■ **Directions for this task**
Skip every image and restate the data word for word.

■ **Supplied material**
----------

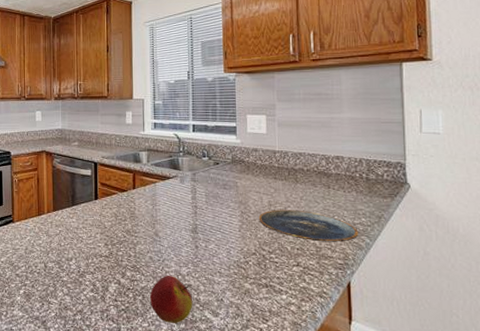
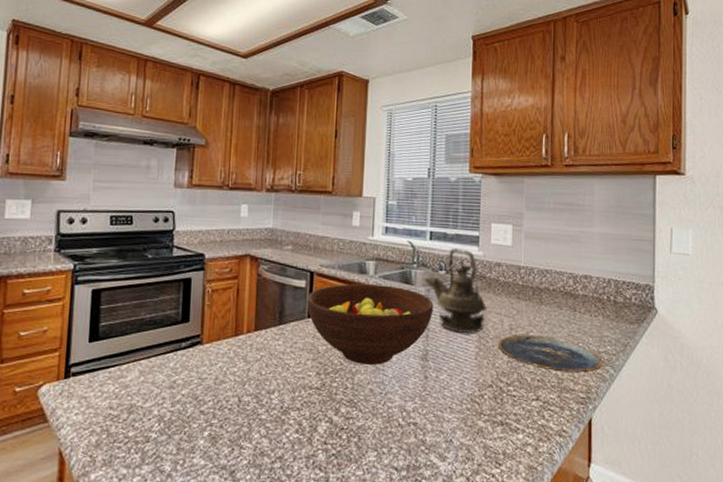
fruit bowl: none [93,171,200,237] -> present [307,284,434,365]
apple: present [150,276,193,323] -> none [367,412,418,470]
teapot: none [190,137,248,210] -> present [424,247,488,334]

----------

■ **Response to the task**
fruit bowl: none [93,171,200,237] -> present [307,284,434,365]
apple: present [150,276,193,323] -> none [367,412,418,470]
teapot: none [190,137,248,210] -> present [424,247,488,334]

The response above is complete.